**What this task involves**
Write out exactly the lines below that run from the one containing "اعضای هیات تحریریه" through the one containing "de la gestion", both included, with no other lines.

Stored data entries
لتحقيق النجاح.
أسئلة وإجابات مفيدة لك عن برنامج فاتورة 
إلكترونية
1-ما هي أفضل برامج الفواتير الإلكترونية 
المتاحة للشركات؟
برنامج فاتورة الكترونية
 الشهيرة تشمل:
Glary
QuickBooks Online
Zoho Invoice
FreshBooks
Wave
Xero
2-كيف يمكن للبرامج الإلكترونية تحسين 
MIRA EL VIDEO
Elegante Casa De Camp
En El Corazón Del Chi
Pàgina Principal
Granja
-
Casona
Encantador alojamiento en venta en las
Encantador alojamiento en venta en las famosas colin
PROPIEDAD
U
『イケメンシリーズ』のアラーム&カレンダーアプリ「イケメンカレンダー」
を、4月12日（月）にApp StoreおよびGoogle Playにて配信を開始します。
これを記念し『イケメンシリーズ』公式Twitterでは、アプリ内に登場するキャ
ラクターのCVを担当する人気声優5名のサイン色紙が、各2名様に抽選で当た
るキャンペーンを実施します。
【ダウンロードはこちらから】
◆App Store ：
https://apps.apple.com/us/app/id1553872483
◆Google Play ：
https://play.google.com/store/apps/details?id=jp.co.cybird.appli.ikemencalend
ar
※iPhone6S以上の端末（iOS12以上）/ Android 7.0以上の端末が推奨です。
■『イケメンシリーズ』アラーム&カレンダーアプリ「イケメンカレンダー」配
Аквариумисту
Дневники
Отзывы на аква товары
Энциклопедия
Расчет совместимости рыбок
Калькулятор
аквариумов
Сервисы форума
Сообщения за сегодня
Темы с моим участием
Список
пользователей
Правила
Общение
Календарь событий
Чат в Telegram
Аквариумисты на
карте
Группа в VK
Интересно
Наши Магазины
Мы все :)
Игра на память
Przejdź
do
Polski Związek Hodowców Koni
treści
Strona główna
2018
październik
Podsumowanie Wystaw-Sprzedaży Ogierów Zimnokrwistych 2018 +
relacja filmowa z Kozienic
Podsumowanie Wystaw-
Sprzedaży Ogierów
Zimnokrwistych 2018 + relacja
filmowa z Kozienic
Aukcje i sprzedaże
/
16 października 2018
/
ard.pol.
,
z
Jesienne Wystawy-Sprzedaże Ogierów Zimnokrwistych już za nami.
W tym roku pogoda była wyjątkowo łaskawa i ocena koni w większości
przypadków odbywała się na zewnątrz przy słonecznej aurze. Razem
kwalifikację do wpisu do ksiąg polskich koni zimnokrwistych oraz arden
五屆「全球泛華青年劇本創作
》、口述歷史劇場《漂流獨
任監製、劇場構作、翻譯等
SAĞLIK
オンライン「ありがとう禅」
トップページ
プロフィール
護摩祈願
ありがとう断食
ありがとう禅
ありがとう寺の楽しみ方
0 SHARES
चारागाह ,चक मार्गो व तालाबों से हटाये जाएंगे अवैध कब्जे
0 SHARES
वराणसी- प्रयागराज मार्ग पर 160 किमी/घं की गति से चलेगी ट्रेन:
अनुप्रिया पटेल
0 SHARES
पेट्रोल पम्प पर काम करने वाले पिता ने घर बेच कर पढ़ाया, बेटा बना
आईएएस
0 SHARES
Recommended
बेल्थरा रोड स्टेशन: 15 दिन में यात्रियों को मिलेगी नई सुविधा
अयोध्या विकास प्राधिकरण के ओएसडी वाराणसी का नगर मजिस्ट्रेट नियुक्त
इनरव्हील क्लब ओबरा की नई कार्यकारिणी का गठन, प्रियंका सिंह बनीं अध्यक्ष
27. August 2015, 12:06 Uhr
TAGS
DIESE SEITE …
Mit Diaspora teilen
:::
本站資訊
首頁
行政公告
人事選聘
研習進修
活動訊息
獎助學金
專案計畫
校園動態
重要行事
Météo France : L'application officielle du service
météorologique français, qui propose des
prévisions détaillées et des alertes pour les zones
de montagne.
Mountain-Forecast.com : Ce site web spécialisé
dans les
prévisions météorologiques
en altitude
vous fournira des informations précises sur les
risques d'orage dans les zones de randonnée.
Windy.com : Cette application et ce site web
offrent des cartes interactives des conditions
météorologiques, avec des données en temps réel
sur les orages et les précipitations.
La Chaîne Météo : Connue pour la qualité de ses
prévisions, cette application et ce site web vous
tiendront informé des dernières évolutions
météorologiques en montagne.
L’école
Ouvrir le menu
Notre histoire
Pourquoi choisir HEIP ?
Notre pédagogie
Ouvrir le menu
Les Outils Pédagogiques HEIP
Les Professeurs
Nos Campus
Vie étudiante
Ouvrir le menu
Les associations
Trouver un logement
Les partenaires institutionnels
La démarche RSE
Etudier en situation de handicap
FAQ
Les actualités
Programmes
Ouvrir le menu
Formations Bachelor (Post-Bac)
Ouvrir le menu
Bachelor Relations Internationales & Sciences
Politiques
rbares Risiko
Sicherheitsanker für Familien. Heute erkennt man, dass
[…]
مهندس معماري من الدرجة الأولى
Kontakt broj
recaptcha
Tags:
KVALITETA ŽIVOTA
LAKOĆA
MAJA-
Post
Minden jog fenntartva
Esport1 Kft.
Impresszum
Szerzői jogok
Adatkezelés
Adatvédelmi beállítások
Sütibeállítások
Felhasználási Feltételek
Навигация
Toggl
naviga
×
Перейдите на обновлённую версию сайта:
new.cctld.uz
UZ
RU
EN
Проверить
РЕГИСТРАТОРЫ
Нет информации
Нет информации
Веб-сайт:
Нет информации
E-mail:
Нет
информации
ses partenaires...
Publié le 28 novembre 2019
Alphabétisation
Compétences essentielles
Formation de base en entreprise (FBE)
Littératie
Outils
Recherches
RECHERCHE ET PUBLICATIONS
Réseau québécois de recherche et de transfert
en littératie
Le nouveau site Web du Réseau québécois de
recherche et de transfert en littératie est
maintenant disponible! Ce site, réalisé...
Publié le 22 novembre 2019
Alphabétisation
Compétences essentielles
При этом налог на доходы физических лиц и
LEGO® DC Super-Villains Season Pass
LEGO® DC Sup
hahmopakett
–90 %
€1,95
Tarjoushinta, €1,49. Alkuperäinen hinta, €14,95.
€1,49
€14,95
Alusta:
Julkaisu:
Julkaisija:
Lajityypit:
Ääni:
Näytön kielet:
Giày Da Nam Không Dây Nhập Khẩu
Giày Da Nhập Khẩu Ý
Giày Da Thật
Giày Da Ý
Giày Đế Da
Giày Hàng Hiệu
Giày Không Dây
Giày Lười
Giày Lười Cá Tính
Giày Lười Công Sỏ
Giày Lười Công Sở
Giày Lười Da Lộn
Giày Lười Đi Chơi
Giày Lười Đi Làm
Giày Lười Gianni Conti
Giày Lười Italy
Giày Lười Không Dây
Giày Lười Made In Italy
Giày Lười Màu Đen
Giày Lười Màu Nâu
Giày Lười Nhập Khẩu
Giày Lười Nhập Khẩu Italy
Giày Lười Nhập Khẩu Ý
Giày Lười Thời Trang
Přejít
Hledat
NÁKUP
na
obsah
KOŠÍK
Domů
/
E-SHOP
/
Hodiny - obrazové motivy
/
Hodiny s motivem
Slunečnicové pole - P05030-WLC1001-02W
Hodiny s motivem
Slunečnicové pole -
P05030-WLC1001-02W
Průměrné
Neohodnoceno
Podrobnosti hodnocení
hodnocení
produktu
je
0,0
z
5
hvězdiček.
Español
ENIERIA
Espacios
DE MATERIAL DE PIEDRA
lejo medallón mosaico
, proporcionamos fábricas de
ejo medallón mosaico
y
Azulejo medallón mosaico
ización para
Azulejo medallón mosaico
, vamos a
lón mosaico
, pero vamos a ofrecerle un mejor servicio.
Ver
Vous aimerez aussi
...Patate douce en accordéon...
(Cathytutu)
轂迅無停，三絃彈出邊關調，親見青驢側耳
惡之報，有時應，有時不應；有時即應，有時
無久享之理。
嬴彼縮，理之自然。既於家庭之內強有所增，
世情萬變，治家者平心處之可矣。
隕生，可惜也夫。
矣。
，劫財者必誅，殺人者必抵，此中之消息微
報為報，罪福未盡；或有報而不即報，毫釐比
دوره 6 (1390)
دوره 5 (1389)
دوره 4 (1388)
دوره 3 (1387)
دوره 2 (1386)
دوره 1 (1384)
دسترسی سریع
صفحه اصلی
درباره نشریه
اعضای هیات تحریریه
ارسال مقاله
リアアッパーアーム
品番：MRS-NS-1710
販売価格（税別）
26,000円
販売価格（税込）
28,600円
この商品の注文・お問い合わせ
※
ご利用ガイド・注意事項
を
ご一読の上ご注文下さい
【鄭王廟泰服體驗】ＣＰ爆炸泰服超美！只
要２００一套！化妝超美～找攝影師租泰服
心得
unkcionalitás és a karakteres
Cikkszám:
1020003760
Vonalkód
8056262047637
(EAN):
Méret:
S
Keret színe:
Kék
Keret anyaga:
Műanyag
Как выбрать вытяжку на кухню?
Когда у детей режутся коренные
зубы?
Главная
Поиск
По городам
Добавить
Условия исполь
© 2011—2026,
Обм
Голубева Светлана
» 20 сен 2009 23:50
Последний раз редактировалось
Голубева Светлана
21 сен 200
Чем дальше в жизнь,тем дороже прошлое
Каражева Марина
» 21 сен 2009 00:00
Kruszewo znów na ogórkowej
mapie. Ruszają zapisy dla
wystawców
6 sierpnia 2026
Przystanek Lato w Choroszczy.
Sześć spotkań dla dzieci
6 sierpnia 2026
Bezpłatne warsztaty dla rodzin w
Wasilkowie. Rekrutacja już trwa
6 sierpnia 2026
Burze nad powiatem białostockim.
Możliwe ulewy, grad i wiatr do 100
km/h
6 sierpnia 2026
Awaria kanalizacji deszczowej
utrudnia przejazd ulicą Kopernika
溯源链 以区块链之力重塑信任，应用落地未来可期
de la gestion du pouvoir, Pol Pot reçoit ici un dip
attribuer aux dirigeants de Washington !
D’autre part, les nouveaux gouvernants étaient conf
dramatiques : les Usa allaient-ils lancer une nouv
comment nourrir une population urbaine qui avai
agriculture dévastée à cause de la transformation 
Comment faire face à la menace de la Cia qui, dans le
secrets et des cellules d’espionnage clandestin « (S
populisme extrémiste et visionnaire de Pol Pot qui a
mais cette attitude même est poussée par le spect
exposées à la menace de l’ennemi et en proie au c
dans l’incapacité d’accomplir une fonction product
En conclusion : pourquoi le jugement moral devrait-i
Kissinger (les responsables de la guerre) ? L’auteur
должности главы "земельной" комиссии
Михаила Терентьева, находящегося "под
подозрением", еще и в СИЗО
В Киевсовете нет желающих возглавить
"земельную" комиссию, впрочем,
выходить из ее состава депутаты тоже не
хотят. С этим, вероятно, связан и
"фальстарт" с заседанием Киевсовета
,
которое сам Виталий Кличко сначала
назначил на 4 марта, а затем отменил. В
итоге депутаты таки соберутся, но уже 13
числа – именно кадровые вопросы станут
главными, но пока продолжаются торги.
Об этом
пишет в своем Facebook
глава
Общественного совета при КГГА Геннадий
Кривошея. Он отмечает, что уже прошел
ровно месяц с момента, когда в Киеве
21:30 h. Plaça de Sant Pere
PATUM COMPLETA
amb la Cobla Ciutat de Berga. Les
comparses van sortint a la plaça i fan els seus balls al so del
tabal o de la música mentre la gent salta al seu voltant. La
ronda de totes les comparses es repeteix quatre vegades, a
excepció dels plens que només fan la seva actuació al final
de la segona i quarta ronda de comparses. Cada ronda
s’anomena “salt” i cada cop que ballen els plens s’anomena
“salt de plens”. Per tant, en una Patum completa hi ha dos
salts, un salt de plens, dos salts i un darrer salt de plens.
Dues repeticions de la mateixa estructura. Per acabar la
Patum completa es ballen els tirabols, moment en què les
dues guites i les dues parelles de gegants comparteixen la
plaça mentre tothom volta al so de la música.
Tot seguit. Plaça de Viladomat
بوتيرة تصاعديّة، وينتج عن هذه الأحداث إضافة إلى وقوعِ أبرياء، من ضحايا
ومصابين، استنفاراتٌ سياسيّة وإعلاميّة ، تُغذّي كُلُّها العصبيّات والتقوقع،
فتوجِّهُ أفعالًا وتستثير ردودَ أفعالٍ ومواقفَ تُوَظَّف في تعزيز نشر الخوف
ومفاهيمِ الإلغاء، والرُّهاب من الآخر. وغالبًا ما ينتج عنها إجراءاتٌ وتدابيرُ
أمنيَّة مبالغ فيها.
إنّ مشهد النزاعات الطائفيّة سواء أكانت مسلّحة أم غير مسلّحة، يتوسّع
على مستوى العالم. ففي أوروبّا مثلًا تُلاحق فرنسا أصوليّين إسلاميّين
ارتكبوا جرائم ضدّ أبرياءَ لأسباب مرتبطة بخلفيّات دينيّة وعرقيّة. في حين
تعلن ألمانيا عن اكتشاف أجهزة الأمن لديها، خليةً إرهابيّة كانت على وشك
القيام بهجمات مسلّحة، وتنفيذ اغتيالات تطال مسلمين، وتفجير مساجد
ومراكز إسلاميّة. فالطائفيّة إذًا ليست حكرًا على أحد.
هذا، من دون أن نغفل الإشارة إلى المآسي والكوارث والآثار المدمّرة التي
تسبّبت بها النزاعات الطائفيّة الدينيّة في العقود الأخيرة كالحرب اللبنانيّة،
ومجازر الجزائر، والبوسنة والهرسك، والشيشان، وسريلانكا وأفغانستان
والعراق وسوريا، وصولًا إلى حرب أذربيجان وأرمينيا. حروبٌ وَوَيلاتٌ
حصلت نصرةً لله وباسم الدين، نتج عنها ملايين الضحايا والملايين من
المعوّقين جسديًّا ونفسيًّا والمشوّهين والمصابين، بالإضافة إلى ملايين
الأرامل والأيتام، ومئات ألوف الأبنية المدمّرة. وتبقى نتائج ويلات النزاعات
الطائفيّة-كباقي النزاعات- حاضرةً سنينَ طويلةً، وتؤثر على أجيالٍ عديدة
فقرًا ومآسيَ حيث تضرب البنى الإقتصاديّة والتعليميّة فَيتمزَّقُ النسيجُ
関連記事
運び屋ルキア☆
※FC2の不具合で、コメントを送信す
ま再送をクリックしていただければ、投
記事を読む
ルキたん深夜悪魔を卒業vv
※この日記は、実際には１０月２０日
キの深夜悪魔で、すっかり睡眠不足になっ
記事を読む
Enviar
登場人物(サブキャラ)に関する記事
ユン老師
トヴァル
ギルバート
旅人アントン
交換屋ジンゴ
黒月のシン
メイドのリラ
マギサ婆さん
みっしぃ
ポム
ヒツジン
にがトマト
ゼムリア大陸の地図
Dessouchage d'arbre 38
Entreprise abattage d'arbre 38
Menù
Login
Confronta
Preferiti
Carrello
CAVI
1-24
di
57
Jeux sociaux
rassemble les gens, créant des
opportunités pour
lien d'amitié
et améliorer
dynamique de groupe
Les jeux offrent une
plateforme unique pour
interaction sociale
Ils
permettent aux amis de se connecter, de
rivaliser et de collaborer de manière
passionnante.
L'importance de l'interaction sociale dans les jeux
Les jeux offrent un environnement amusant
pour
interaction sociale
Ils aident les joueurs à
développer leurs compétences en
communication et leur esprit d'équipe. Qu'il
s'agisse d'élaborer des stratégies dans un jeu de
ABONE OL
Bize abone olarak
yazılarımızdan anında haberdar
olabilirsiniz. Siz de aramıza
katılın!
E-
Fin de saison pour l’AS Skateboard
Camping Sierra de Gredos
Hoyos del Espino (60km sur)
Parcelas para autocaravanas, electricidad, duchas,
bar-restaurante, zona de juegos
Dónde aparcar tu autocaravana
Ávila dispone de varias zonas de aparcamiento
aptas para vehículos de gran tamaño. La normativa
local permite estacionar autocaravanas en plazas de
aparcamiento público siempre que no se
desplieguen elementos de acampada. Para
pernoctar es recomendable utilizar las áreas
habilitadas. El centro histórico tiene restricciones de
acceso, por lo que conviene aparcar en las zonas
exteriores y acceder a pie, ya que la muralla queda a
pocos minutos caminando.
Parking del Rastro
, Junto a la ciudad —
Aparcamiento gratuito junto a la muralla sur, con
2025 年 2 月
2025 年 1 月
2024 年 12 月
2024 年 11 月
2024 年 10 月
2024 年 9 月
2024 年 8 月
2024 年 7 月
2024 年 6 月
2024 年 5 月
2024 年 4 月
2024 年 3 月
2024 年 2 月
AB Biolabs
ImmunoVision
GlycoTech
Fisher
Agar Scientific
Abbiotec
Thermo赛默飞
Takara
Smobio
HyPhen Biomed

**Task response**
اعضای هیات تحریریه
ارسال مقاله
リアアッパーアーム
品番：MRS-NS-1710
販売価格（税別）
26,000円
販売価格（税込）
28,600円
この商品の注文・お問い合わせ
※
ご利用ガイド・注意事項
を
ご一読の上ご注文下さい
【鄭王廟泰服體驗】ＣＰ爆炸泰服超美！只
要２００一套！化妝超美～找攝影師租泰服
心得
unkcionalitás és a karakteres
Cikkszám:
1020003760
Vonalkód
8056262047637
(EAN):
Méret:
S
Keret színe:
Kék
Keret anyaga:
Műanyag
Как выбрать вытяжку на кухню?
Когда у детей режутся коренные
зубы?
Главная
Поиск
По городам
Добавить
Условия исполь
© 2011—2026,
Обм
Голубева Светлана
» 20 сен 2009 23:50
Последний раз редактировалось
Голубева Светлана
21 сен 200
Чем дальше в жизнь,тем дороже прошлое
Каражева Марина
» 21 сен 2009 00:00
Kruszewo znów na ogórkowej
mapie. Ruszają zapisy dla
wystawców
6 sierpnia 2026
Przystanek Lato w Choroszczy.
Sześć spotkań dla dzieci
6 sierpnia 2026
Bezpłatne warsztaty dla rodzin w
Wasilkowie. Rekrutacja już trwa
6 sierpnia 2026
Burze nad powiatem białostockim.
Możliwe ulewy, grad i wiatr do 100
km/h
6 sierpnia 2026
Awaria kanalizacji deszczowej
utrudnia przejazd ulicą Kopernika
溯源链 以区块链之力重塑信任，应用落地未来可期
de la gestion du pouvoir, Pol Pot reçoit ici un dip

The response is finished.